Eight candidates from Mexico to Moldova will compete for the top job at the World Trade Organization, trying to convince its 164 members that they can steer the body through escalating global trade tensions and rising protectionism.
A final 24-hour flurry added three names to the field to replace the Brazilian Roberto Azevedo, who will resign at the end of August, a year earlier than expected.
With three of the six previous CEOs coming from Europe and the others from Thailand, Brazil and New Zealand, there has been pressure to pick a leader from Africa.
However, the third largest continent has not united into a single figure, but has produced three candidates, of Egypt, Kenya and Nigeria. The others are from Great Britain, Mexico, Moldova, Saudi Arabia and South Korea.

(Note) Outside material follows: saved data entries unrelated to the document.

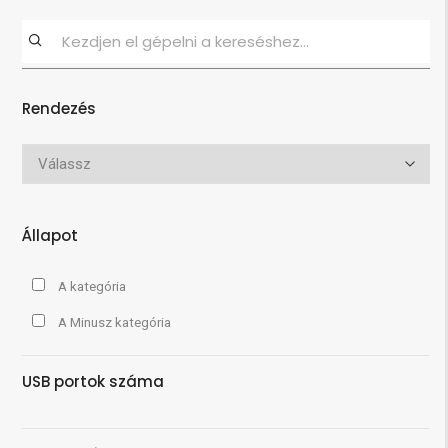
Rendezés
Állapot
A kategória
A Minusz kategória
USB portok száma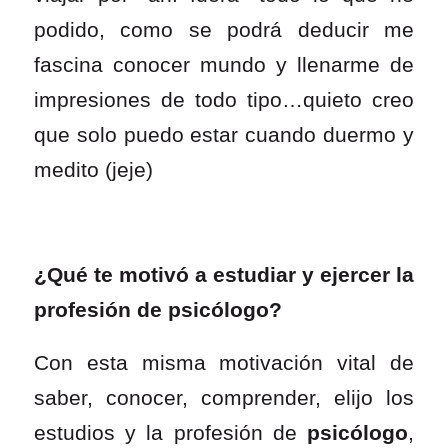
podido, como se podrá deducir me
fascina conocer mundo y llenarme de
impresiones de todo tipo…quieto creo
que solo puedo estar cuando duermo y
medito (jeje)
¿Qué te motivó a estudiar y ejercer la
profesión de psicólogo?
Con esta misma motivación vital de
saber, conocer, comprender, elijo los
estudios y la profesión de
psicólogo
,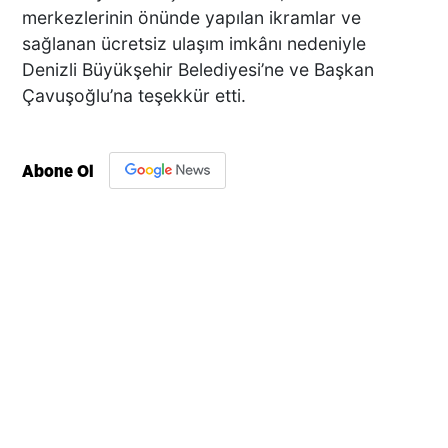
merkezlerinin önünde yapılan ikramlar ve
sağlanan ücretsiz ulaşım imkânı nedeniyle
Denizli Büyükşehir Belediyesi’ne ve Başkan
Çavuşoğlu’na teşekkür etti.
Abone Ol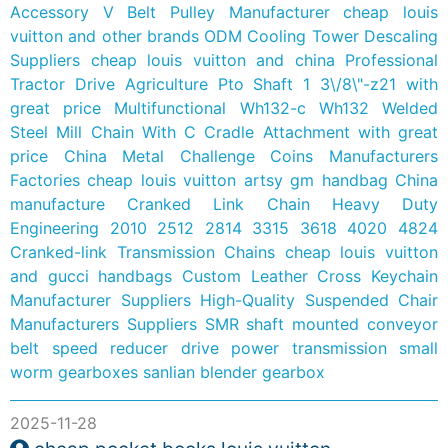
Accessory V Belt Pulley Manufacturer
cheap louis
vuitton and other brands
ODM Cooling Tower Descaling
Suppliers
cheap louis vuitton and china
Professional
Tractor Drive Agriculture Pto Shaft 1 3\/8\"-z21 with
great price
Multifunctional Wh132-c Wh132 Welded
Steel Mill Chain With C Cradle Attachment with great
price
China Metal Challenge Coins Manufacturers
Factories
cheap louis vuitton artsy gm handbag
China
manufacture Cranked Link Chain Heavy Duty
Engineering 2010 2512 2814 3315 3618 4020 4824
Cranked-link Transmission Chains
cheap louis vuitton
and gucci handbags
Custom Leather Cross Keychain
Manufacturer Suppliers
High-Quality Suspended Chair
Manufacturers Suppliers
SMR shaft mounted conveyor
belt speed reducer drive power transmission small
worm gearboxes sanlian blender gearbox
2025-11-28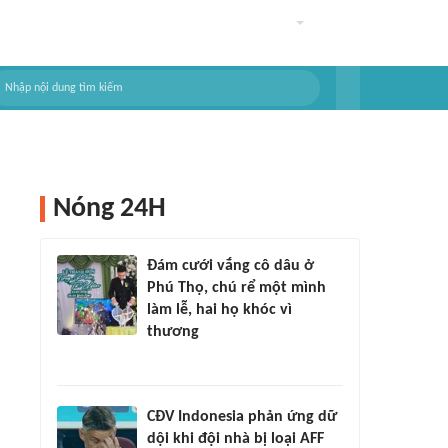
Nóng 24H
Đám cưới vắng cô dâu ở
Phú Thọ, chú rể một mình
làm lễ, hai họ khóc vì
thương
CĐV Indonesia phản ứng dữ
dội khi đội nhà bị loại AFF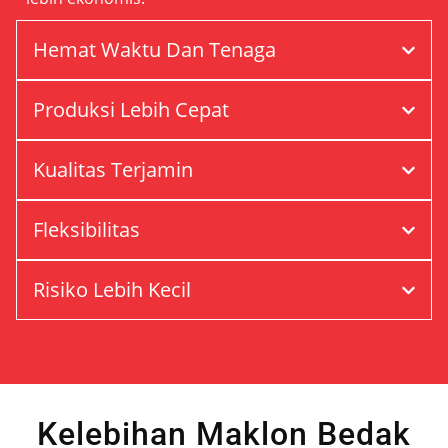
Hemat Waktu Dan Tenaga
Produksi Lebih Cepat
Kualitas Terjamin
Fleksibilitas
Risiko Lebih Kecil
Kelebihan Maklon Bedak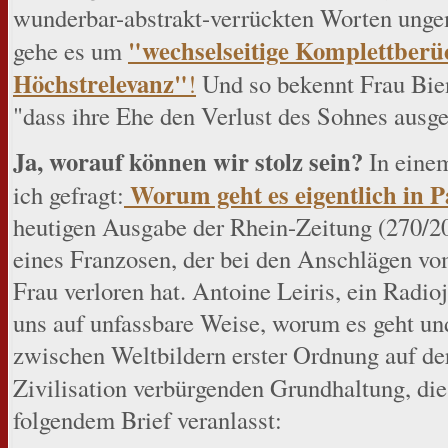
wunderbar-abstrakt-verrückten Worten ungem
"wechselseitige Komplettberü
gehe es um
Höchstrelevanz"
!
Und so bekennt Frau Bieno
"dass ihre Ehe den Verlust des Sohnes ausge
Ja, worauf können wir stolz sein?
In einem
Worum geht es eigentlich in 
ich gefragt:
heutigen Ausgabe der Rhein-Zeitung (270/201
eines Franzosen, der bei den Anschlägen vo
Frau verloren hat. Antoine Leiris, ein Radioj
uns auf unfassbare Weise, worum es geht un
zwischen Weltbildern erster Ordnung auf der
Zivilisation verbürgenden Grundhaltung, die
folgendem Brief veranlasst: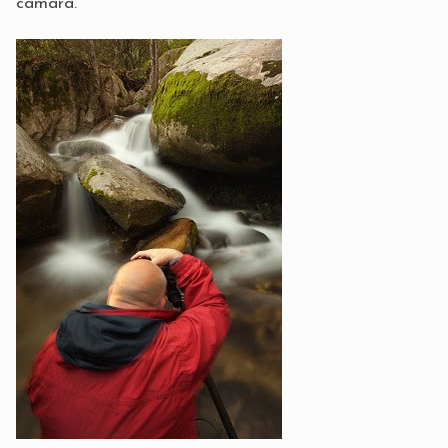
cámara.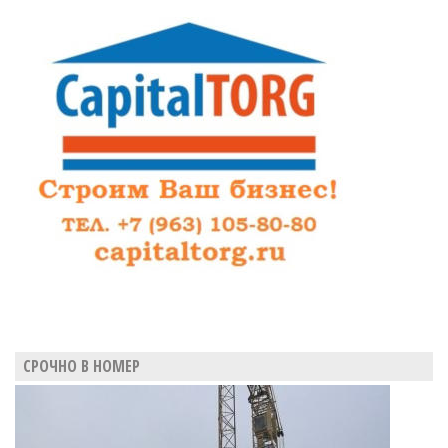
СРОЧНО В НОМЕР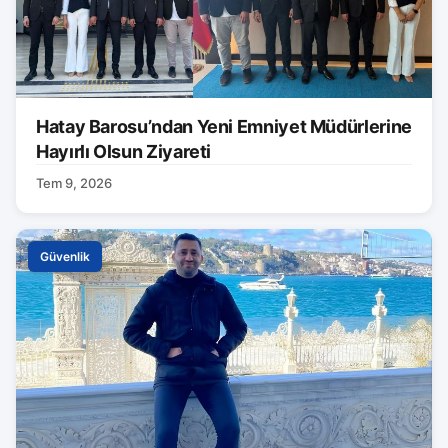
Hatay Barosu’ndan Yeni Emniyet Müdürlerine
Hayırlı Olsun Ziyareti
Tem 9, 2026
Güvenlik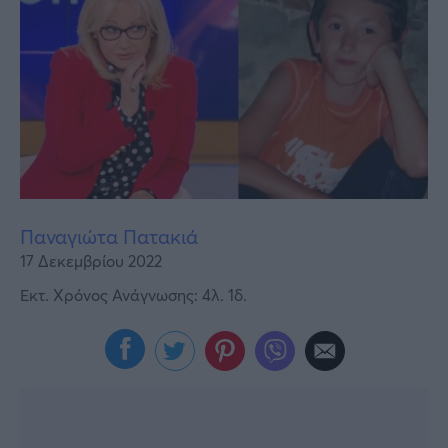
Υγεία
Γυναίκα
Καιρός
Παναγιώτα Πατακιά
17 Δεκεμβρίου 2022
Εκτ. Χρόνος Ανάγνωσης: 4λ. 1δ.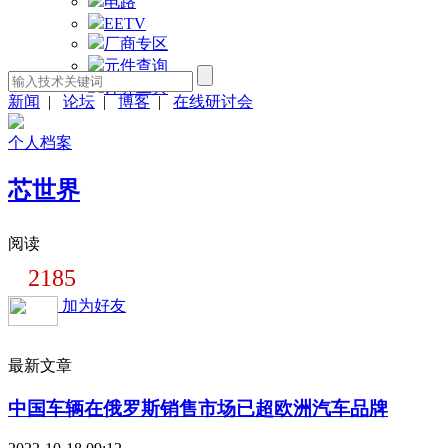
电路
EETV
厂商专区
元件查询
计算工具
新闻
|
论坛
|
博客
|
在线研讨会
个人档案
芯世界
阅读
2185
加为好友
最新文章
中国车辆在俄罗斯销售市场已超欧洲汽车品牌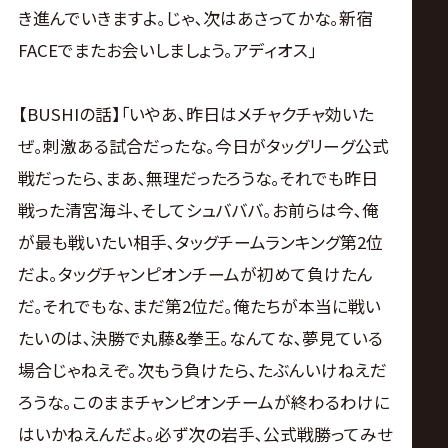
き進んでいきますよ｡じゃ､次はあさってかな｡新宿
FACEでまたお会いしましょう｡アディオス｣
【BUSHIの話】｢いやあ､昨日はメチャクチャ効いた
ぜ｡刺激ある試合だったな｡今日がタッグリーグ公式
戦だったら､まあ､無理だったろうな｡それでも昨日
戦った清宮海斗､そしてシュバババ｡お前らは今､俺
が最も戦いたい相手､タッグチームランキング第2位
だよ｡タッグチャンピオンチームが初めて負けたん
だ｡それでもな､まだ第2位だ｡俺たちが本当に戦い
たいのは､決勝で丸藤&拳王｡なんてな､夢見ている
場合じゃねえぞ｡次もう負けたら､たぶんいけねえだ
ろうな｡このままチャンピオンチームが終わるわけに
はいかねえんだよ｡必ず次の岩手､公式戦勝ってみせ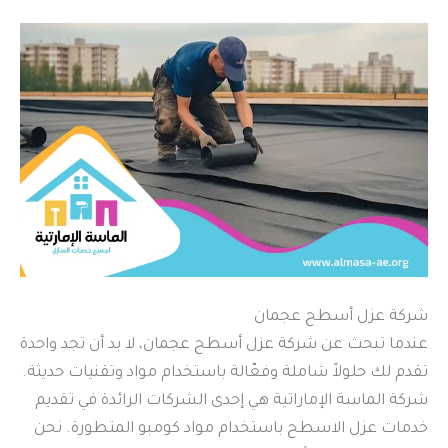
شركة عزل أسطح عجمان
عندما تبحث عن شركة عزل أسطح عجمان، لا بد أن تجد واحدة
تقدم لك حلولاً شاملة وفعّالة باستخدام مواد وتقنيات حديثة.
شركة الماسة الإماراتية هي إحدى الشركات الرائدة في تقديم
خدمات عزل الاسطح باستخدام مواد كومبو المتطورة. نحن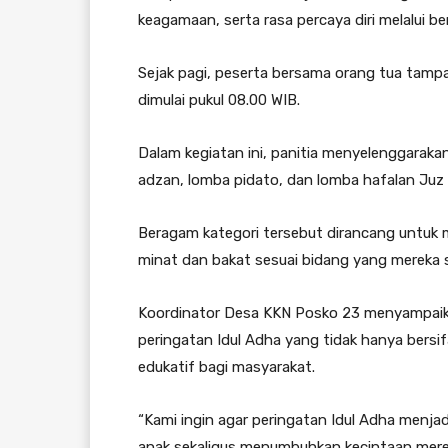
keagamaan, serta rasa percaya diri melalui b
Sejak pagi, peserta bersama orang tua tampa
dimulai pukul 08.00 WIB.
Dalam kegiatan ini, panitia menyelenggarak
adzan, lomba pidato, dan lomba hafalan Juz
Beragam kategori tersebut dirancang untuk
minat dan bakat sesuai bidang yang mereka s
Koordinator Desa KKN Posko 23 menyampaik
peringatan Idul Adha yang tidak hanya bersi
edukatif bagi masyarakat.
“Kami ingin agar peringatan Idul Adha me
anak sekaligus menumbuhkan kecintaan mereka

The WTO has never had a female leader either. Three in the field are women.
The eight are expected to appear before the general council of ambassadors next week ahead of an unspecified campaign period. A “troika” of ambassadors will seek input in the hope that members can unite around a name.
"It's like electing a pope. It is a consensus process», said Hosuk Lee-Makiyama, director of the trade think tank ECIPE.
The process normally takes nine months, but the WTO now wants to do it in three.
The work is difficultThe WTO is expected to go into overdrive over a range of disputes, including fisheries subsidies, ahead of a biennial conference in 2021. It also faces pressure to Updating global trade rules established 25 years ago.
That means finding consensus on new rules as tensions rise between the United States and China and other smart countries over more than 100 trade barriers erected since the coronavirus outbreak earlier this year.
“The WTO is not a really flourishing organisation,” Dutch Prime Minister Mark Rutte said in May. “It’s not a job you can really score on.”